Overview
The paper gives both a mathematical derivation and multiple empirical tests showing failure of DPO and improvement from DPOP; results include token‑level diagnostics and independent benchmark gains.
Citations6
Evidence Strength0.80
Confidence0.85
Risk Signals7
Trust Signals
Findings with numeric evidence: 4/4
Findings with evidence refs: 4/4
Results with explicit delta: 3/4
Reproducibility
Status: Code + data available
Open source: Partial
At A Glance
Cost impact: 60%
Production readiness: 70%
Novelty: 60%
Why It Matters For Business
If you fine‑tune models with pairwise preference data, standard DPO can unintentionally degrade correct outputs; DPOP is a low‑cost fix that yields more reliable improvements and better leaderboard scores.
Who Should Care
Summary TLDR
DPO (Direct Preference Optimisation) can lower the model likelihood of preferred completions when the preferred and dispreferred pair differ by few tokens.

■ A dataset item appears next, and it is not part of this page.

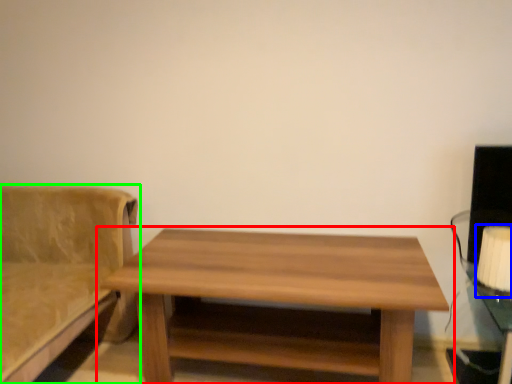
Question: Considering the real-world distances, which object is closest to table (highlighted by a red box)? table lamp (highlighted by a blue box) or studio couch (highlighted by a green box).

Choices:
 (A) table lamp
 (B) studio couch

Answer: (B)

The authors prove the token-level failure mode, show it empirically on new paired datasets (MetaMath, ARC, HellaSwag), and propose DPO‑Positive (DPOP): a simple extra penalty that keeps preferred-completion likelihoods high. DPOP prevents the token-level collapse, improves downstream task scores, and was used to build Smaug models (Smaug‑34B, Smaug‑72B). Smaug‑72B hits 80.48% average on the HuggingFace Open LLM Leaderboard and DPOP outperforms DPO on MT‑Bench in controlled comparisons.
Problem Statement
Standard DPO optimises relative preference but can reduce the absolute probability of the preferred completion. This is especially likely when preference pairs differ by only a few tokens, causing later-token probabilities to drop and degrading task accuracy.
Main Contribution
Theoretical proof that DPO can decrease preferred-completion likelihood while improving relative preference.

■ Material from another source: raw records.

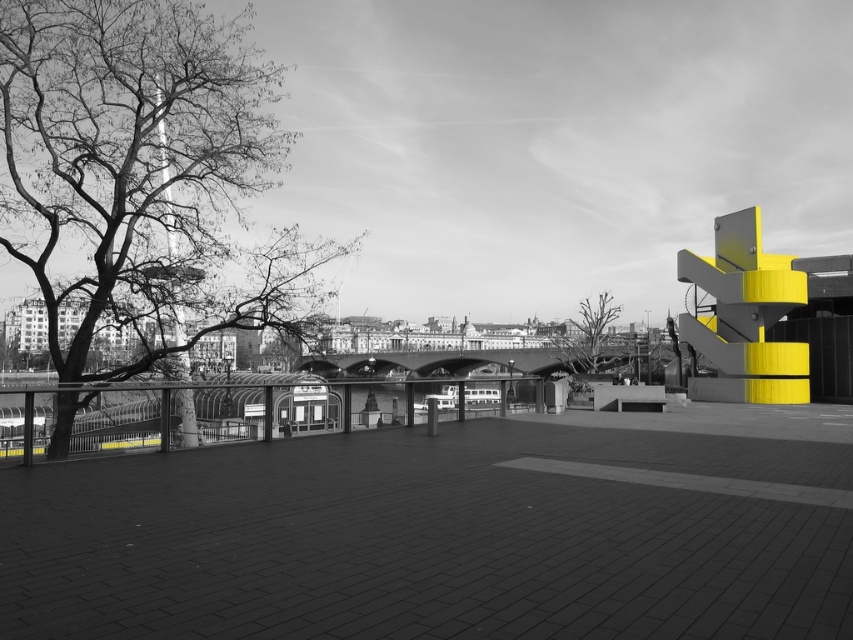
Question: Can you confirm if bare branches at left is positioned to the right of bare branches at center?

Choices:
 (A) yes
 (B) no

Answer: (B)

Question: Is bare branches at left below bare branches at center?

Choices:
 (A) yes
 (B) no

Answer: (B)

Question: Considering the relative positions of bare branches at left and bare branches at center in the image provided, where is bare branches at left located with respect to bare branches at center?

Choices:
 (A) above
 (B) below

Answer: (A)

Question: Which object appears farthest from the camera in this image?

Choices:
 (A) bare branches at left
 (B) bare branches at center

Answer: (B)

Question: Among these points, which one is farthest from the camera?

Choices:
 (A) (556, 356)
 (B) (61, 378)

DPO‑Positive (DPOP): a modified loss that penalises lowering preferred-completion likelihood and fixes the token-level failure.
Key Findings
DPO can reduce the model log‑prob of preferred completions on low edit‑distance pairs
DPOP improves across low and high edit‑distance datasets compared to DPO and alternatives
Results
| Metric | Value | Baseline | Delta | Split / Dataset | Evidence | Evidence Ref |
|---|---|---|---|---|---|---|
| Accuracy | 80.48% | MoMo-72B-lora-1.8.7-DPO (78.55%) | +1.93% | HuggingFace Open LLM Leaderboard (aggregate of six tasks) | Table 1; Sec.6.2 | Table 1 |
| MT-Bench first-turn score (Llama-2-7B finetune) | DPOP 7.292 ± 0.037 | DPO 7.032 ± 0.043 | +0.260 | MT-Bench (10 trials) | Sec.6.1 MT-Bench | Sec.6.1 |
What To Try In 7 Days
Run a small DPO vs DPOP fine‑tune on an existing paired dataset and compare token log‑probs after edits.
If you use DPO in production tuning, add the DPOP penalty (λ) and test general benchmarks like MT‑Bench.
Convert an important labelled dataset into paired preferences (small edit pairs) and validate DPOP prevents collapse.
Optimization Features
Training Optimization
Reproducibility
Code URLs
Data URLs
Risks & Boundaries
Limitations
Only six English datasets were evaluated; non‑English behaviour is untested.
Full ablation at 72B scale was not done due to compute limits; some scale assumptions are extrapolated from smaller models.
When Not To Use
You do not need DPOP if you never fine‑tune on paired preference data.
If your preference pairs are synthetic and guaranteed to be far apart in text and you already validated DPO, gains may be smaller.
Failure Modes
DPO can decrease the likelihood of the preferred completion while still increasing relative preference, especially when pairs differ by few tokens.
Token-level 'wrong-way' gradients: tokens after the first differing token can see reduced log‑prob under DPO, breaking autoregressive modeling.